I am a recovering people pleaser. My people pleasing has manifested in several different ways over the years. Readily saying yes to all requests, favors, and invitations because I feared my no would lead to disappointment. Feigning indifference so as to appear agreeable or saying things like “it's fine” or “I don’t care where we eat” when in fact, I do have a strong opinion, but fear that my opinion may upset someone in the group. Agonizing over what to say in text messages, feeling the need to overly justify, explain, or rationalize my decisions out of fear they will not be accepted. Stifling and suppressing any feelings or emotions that weren't happy or jovial so as to not burden anyone with my struggles. At my core, I would struggle to dismantle a daily belief system that I am not good enough, and because I am not good enough, I am unworthy of love.

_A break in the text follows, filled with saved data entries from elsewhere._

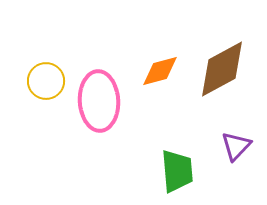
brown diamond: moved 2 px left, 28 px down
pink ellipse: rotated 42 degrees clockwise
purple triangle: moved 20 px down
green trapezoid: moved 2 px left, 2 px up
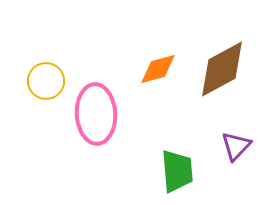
orange diamond: moved 2 px left, 2 px up
pink ellipse: moved 3 px left, 13 px down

I recognize that this is not true; fear is often an irrational narrative playing out the possibilities of future pain. I recognize that these are survival mechanisms I adopted from an early age, believing that my worth was intrinsically tied to what I produced, and how what I offered made other people feel. When I behaved, followed rules, and made life easier for others, I was applauded, repeatedly told I was a good boy, and often rewarded. In this way, I learned to be self-sacrificing, amenable, and prioritize others’ needs and wants because I truly believed that was the only way that others could possibly love me. I never learned to draw healthy boundaries, advocate for my wants, and stand firm in the knowing of my worth. I recognize that these were, and are, my choices and that I make these choices when I am empty or am acting out of fear, and take full responsibility for them.

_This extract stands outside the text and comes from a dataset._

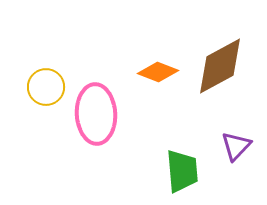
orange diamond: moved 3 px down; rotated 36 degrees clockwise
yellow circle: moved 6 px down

My people pleasing nature changed about four years ago, when I dove deep into my coaching studies, understanding my trauma response cycle, and discovered strategies I could implement to disrupt my ingrained patterns. Learning how to heal my core wounds, navigate my stress, and feel confident in advocating my wants and needs has been life saving. It is daily personal practice of self-soothing and self-expression, personal assessment, and boundary drawing as I continue to understand and heal these wounds.
Today, I wanted to share one of my favorite strategies; one that irrevocably shifted how I relate to myself, and others, in a personal and professional capacity. I use this everyday, and have shared this with my clients who also found it super helpful. As a people pleaser, I would readily agree to every request, invitation, or favor asked of me without thoughtfully thinking about the request itself, and its consequences to myself or others. So now, before I answer, I have learned to take a sacred pause and ask myself these three questions: What am I willing to do, What am I capable of doing, and What do I need in order to do it?
These three questions allow me to check-in and see where am I at, how am I feeling, and what I need in order to be successful. They give me space to understand my personal limitations and amend requests. Every time that I ask myself these questions, I am communicating to my mind, body, and spirit that my needs have worth and I am worthy of my needs. The more I do this, the guilt and shame surrounding the act of prioritizing my happiness dissipates and I feel more empowered.
For all my people pleasers out there, recovered, recovering, or in the thick of it, what strategies and tools have you found to be successful and where have you struggled drawing boundaries or advocating your wants/needs?